Governor Schwarzenegger's proposed 9 billion dollar Delta bailout (1982 Peripheral Canal revival) seeks to pour vast energy into the sprawl of canals, aqueducts, levees, pipesheds, and off-stream reservoirs. Cloaked as a restoration project, should the central delta be bypassed diverting the Sacramento directly to canals and off-stream storage reservoirs, the central valley and southland water boosters will be well positioned for an ultimate water grab to fuel economic determinism and contrived population growth projections down to the last drop.   

The big question remains. Will a canal bypass save the Delta? Answer: No. As mentioned earlier, what the Delta needs most is increased mountain runoff water to create the hydrologic barrier to hold back saltwater intrusion from the Bay and the fisheries need inundated wetlands and sloughs.  

The Peripheral Canal simply adds an ever increasing layer of complexity and energy flows to a system that cannot be saved by the same strategies that produced the problem in the first place. California history can be understood from the earliest need to transport water from a distant watershed to an overextended watershed (1913 LA Aqueduct). Each solution along that predictable path requires still more complexity and energy inputs. Yesterday's solution becomes today's problem like a mad layer cake. Each new solution bears exponential energy costs often greater than all the energy consumed by all previous water projects. And, the emergent spectre of the unintended consequence, watershed and infrastructure degeneration leaves one pondering this question: Is this advancing towards a higher or better state?  

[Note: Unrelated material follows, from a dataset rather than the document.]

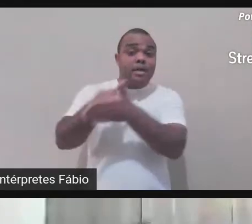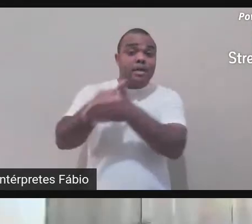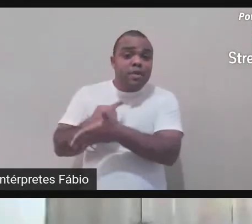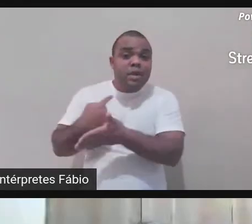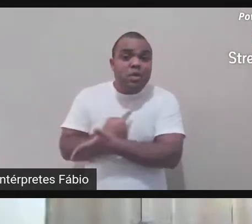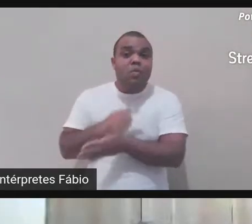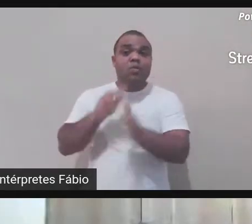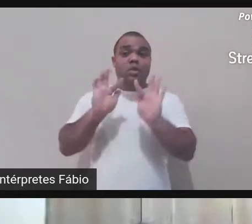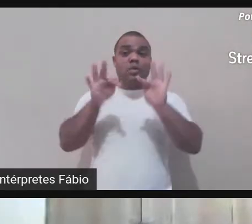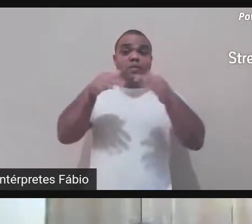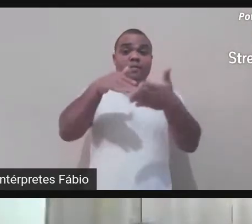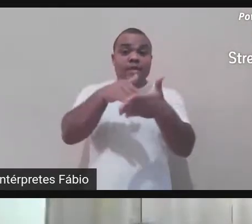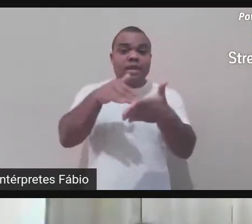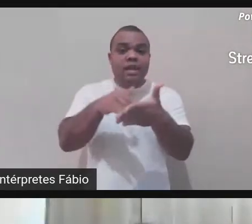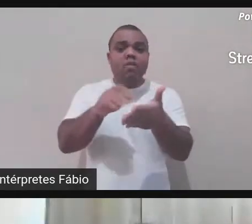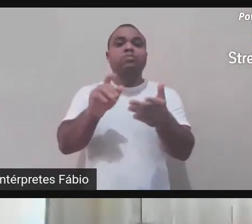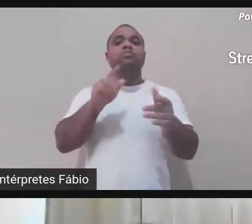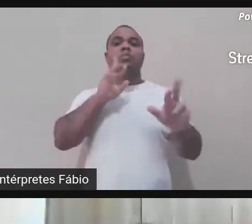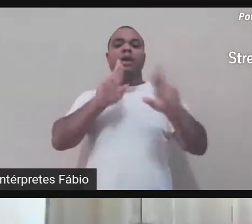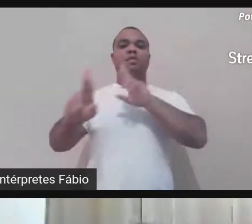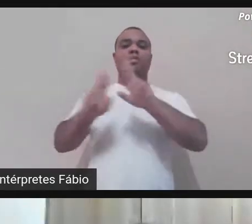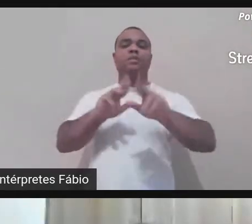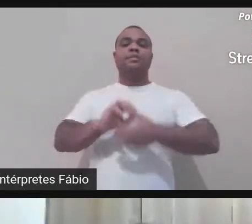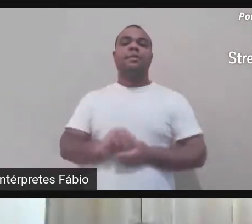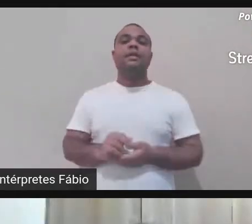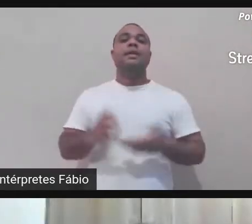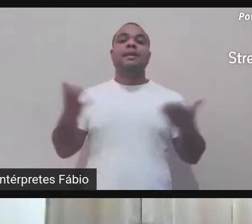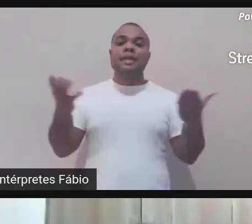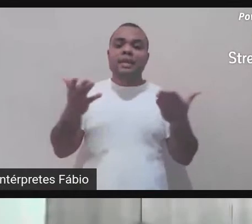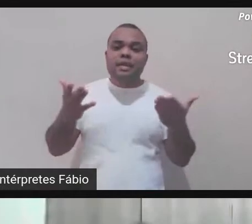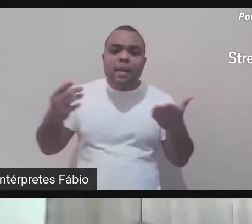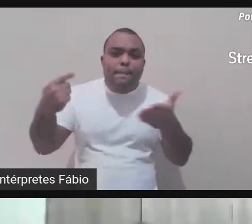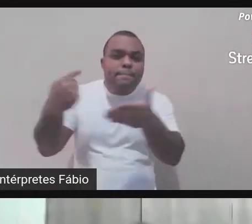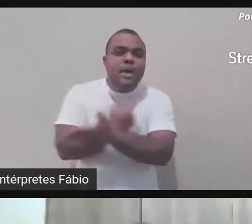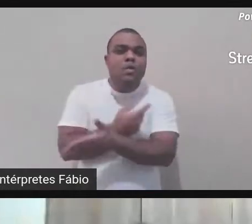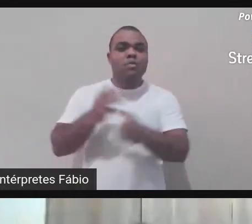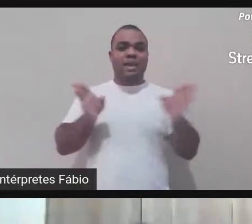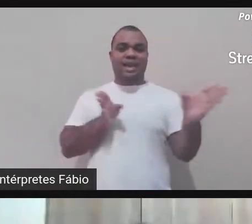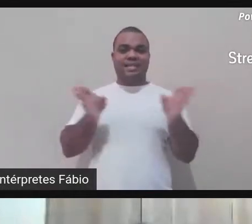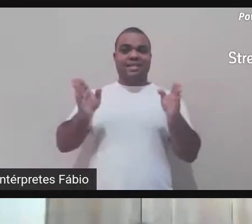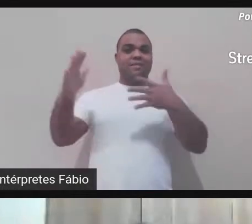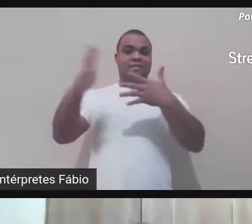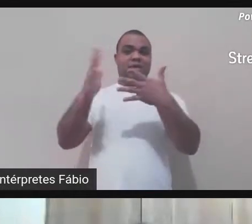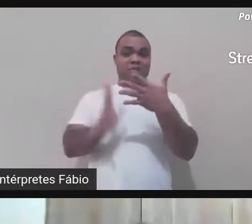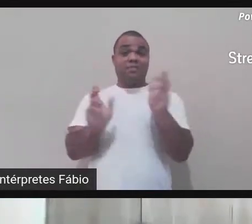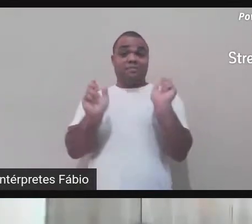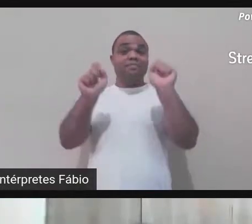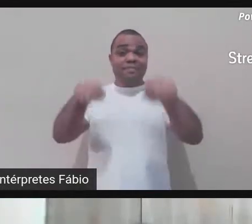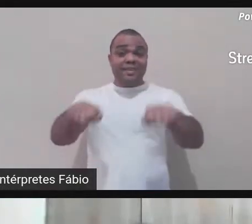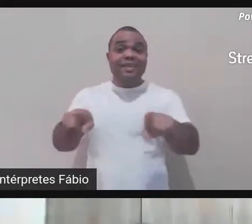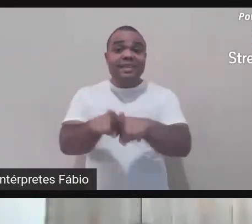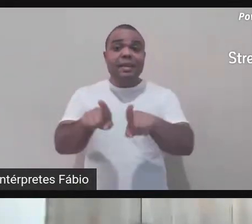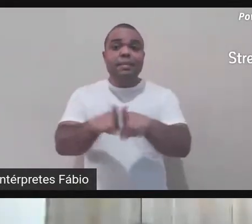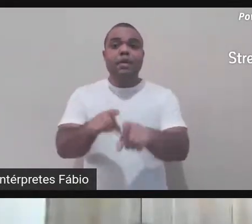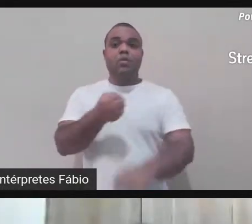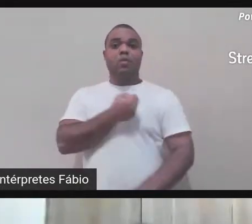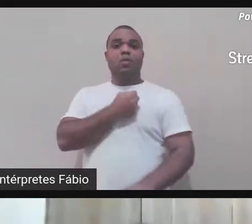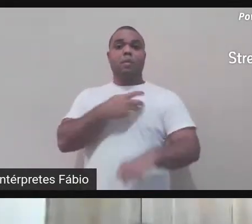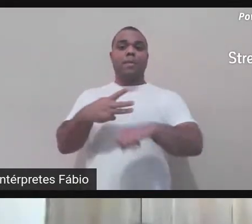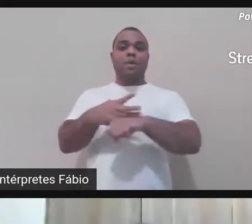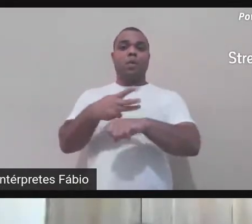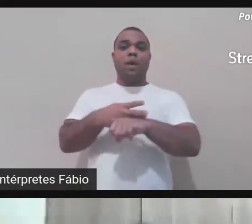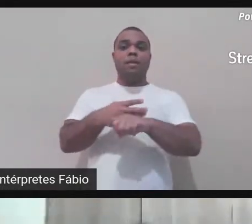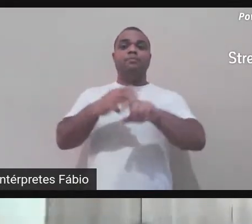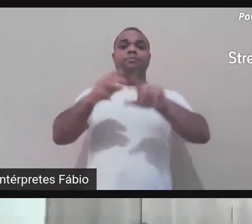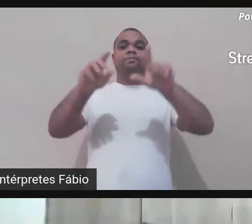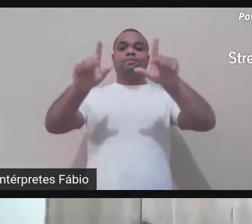língua brasileira de sinais, o número do telefone para o envio do vídeo do WhatsApp está no final da descrição do vídeo. Passo a palavra agora para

California's water, population, and economy are up against Stephen J. Gould's right wall of limitations. The insane complexity, economic and ecological, is beyond comprehension and the exponential energy cost to run the infrastructure alone denies a positive return -- a dead end.  

Since our economic system cannot consider limitations because our American way of life is non-negotiable, narrow-visioned, economic growth focused policy makers will commit our remaining economic might and push this unsustainable model against the right wall of limitations unwittingly. In this context, it is difficult to envision a divergent path that recognizes the need to reduce population, consumption, and charts a path towards watershed restoration statewide. Californians will, as they have throughout California's water history, approve any measure for one simple reason, fear.  

The final analysis strongly suggests that the geophysical forces of climate change dynamics, watershed-wide ecological degradation, oversold and over-mined watersheds, overextended economy and overpopulation coupled with the limited lifespan of 1,400 dams will likely, eventually, resolve the issue of overextended coastal populations and ill-conceived floodplain developments once and for all.  

The real solution, backing off the right wall, reducing and relocating vulnerable population centers, reducing consumer demand, developing local water sustainability, and restoring watersheds is simply unthinkable -- and the unthinkable is the only solution - and real solutions are not found when one cannot even define the problem.

Rachel Olivieri is an independent researcher and writer from Willits, California.